→ Your task
Reproduce every one of the lines below character for character, leaving out the pictures.

→ Given data

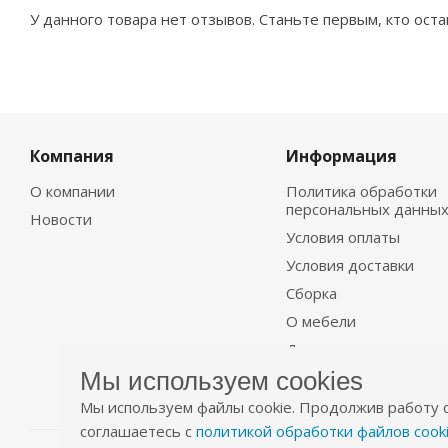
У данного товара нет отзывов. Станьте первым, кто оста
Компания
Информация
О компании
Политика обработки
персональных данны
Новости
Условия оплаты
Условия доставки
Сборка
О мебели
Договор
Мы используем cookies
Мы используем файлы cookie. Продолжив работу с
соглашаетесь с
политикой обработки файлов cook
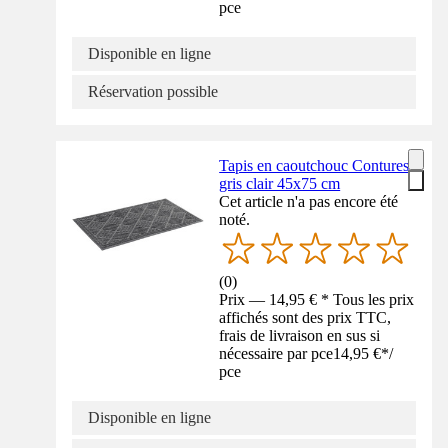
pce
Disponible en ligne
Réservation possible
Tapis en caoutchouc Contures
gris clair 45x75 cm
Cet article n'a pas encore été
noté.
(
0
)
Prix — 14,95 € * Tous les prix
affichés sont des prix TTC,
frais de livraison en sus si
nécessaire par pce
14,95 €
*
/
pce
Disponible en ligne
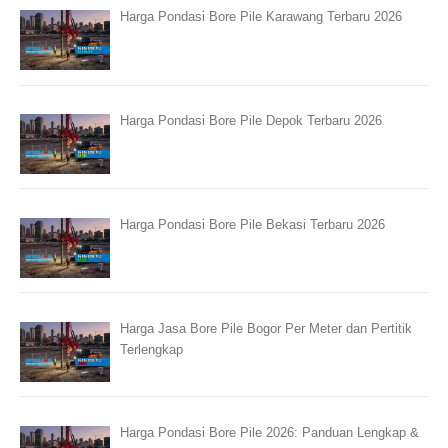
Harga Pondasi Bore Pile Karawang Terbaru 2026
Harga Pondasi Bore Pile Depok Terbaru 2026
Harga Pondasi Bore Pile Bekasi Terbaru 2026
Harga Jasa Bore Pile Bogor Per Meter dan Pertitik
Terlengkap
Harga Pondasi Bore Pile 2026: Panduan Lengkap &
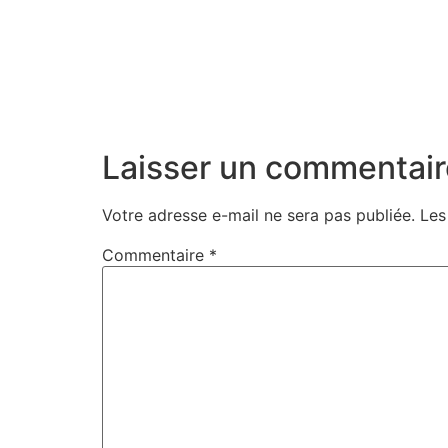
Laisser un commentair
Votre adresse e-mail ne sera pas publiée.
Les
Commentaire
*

→ Result for this exercise
У данного товара нет отзывов. Станьте первым, кто оста
Компания
Информация
О компании
Политика обработки
персональных данны
Новости
Условия оплаты
Условия доставки
Сборка
О мебели
Договор
Мы используем cookies
Мы используем файлы cookie. Продолжив работу с
соглашаетесь с
политикой обработки файлов cook
pce
Disponible en ligne
Réservation possible
Tapis en caoutchouc Contures
gris clair 45x75 cm
Cet article n'a pas encore été
noté.
(
0
)
Prix — 14,95 € * Tous les prix
affichés sont des prix TTC,
frais de livraison en sus si
nécessaire par pce
14,95 €
*
/
pce
Disponible en ligne
Harga Pondasi Bore Pile Karawang Terbaru 2026
Harga Pondasi Bore Pile Depok Terbaru 2026
Harga Pondasi Bore Pile Bekasi Terbaru 2026
Harga Jasa Bore Pile Bogor Per Meter dan Pertitik
Terlengkap
Harga Pondasi Bore Pile 2026: Panduan Lengkap &
Laisser un commentair
Votre adresse e-mail ne sera pas publiée.
Les
Commentaire
*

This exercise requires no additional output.